* What you are asked to do *
Which of the lines below contain the string "small"? Copy each one.

- Opening Delimiter -

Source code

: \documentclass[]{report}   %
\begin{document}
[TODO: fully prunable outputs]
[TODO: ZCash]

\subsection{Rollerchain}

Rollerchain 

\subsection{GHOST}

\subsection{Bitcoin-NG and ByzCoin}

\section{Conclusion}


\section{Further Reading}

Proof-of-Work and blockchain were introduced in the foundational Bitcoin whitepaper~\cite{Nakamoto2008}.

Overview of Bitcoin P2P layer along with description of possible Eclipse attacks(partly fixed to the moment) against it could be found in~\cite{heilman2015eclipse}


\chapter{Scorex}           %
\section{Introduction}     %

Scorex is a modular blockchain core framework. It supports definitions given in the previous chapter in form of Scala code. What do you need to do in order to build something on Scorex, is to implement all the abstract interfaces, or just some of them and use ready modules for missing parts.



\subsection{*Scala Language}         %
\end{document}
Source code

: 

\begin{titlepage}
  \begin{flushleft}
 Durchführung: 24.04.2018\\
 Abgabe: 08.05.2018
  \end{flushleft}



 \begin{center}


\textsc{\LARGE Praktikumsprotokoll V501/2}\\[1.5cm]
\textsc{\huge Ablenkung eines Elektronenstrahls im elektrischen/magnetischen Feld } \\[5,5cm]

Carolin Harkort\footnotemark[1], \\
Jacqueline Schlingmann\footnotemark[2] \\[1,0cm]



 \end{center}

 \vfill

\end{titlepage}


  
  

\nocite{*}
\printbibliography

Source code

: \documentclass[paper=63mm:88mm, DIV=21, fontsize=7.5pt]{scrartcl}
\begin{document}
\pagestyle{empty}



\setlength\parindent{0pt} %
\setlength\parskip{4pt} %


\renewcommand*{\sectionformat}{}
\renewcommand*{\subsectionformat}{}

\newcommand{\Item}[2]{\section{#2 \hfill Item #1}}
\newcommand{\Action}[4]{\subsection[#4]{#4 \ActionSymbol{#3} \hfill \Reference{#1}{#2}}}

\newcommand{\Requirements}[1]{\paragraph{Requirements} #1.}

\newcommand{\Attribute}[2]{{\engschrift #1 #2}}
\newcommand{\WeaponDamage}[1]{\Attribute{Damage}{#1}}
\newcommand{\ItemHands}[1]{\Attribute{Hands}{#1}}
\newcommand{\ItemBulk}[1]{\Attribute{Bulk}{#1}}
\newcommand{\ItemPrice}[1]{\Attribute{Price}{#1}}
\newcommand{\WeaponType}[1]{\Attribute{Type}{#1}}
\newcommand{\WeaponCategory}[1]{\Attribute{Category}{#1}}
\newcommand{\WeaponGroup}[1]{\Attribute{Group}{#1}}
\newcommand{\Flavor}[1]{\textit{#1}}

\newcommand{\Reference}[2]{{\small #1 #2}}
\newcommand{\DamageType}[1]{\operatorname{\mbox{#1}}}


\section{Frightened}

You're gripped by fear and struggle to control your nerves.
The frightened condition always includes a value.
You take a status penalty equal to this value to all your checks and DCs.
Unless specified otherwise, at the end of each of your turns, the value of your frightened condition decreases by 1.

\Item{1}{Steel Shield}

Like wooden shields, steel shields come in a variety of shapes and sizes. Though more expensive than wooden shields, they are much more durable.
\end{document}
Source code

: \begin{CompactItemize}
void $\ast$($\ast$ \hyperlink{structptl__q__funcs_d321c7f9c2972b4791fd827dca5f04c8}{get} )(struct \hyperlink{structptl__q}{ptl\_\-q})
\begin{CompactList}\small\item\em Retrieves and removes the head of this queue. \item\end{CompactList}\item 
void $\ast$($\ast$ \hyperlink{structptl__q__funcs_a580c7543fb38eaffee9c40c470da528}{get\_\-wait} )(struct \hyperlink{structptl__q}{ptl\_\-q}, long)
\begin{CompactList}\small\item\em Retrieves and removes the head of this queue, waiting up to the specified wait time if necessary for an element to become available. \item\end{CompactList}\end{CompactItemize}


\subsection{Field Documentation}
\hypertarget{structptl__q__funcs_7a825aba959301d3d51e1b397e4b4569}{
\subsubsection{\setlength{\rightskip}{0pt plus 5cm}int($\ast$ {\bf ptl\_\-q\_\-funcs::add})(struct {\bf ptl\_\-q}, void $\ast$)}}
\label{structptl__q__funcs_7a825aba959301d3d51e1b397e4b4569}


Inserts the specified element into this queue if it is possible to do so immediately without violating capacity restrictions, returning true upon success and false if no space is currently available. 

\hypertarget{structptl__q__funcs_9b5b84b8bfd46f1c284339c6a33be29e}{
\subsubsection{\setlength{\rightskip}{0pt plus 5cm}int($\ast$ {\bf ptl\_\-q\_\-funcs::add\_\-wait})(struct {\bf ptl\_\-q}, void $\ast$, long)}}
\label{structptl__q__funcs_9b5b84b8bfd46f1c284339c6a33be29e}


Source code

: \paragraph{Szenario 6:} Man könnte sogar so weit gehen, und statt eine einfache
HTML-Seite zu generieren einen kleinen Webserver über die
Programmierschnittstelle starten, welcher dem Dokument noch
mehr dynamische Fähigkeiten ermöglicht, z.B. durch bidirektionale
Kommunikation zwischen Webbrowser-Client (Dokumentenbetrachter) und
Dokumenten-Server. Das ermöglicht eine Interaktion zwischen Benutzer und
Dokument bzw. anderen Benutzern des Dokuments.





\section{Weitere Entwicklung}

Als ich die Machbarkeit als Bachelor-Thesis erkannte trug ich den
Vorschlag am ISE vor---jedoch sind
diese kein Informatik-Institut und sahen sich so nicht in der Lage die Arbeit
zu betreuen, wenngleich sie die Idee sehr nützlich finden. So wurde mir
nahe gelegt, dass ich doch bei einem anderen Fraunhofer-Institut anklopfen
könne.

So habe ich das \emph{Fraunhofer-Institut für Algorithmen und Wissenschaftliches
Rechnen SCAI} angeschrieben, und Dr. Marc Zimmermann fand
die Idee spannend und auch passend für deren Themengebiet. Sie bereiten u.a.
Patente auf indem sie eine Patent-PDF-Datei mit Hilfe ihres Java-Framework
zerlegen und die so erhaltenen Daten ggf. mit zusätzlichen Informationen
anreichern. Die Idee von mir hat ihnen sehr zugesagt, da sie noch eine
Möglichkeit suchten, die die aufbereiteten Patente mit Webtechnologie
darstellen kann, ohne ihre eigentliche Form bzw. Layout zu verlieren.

- Closing Delimiter -

* Result of the exercise *
\newcommand{\Reference}[2]{{\small #1 #2}}
\begin{CompactList}\small\item\em Retrieves and removes the head of this queue. \item\end{CompactList}\item 
\begin{CompactList}\small\item\em Retrieves and removes the head of this queue, waiting up to the specified wait time if necessary for an element to become available. \item\end{CompactList}\end{CompactItemize}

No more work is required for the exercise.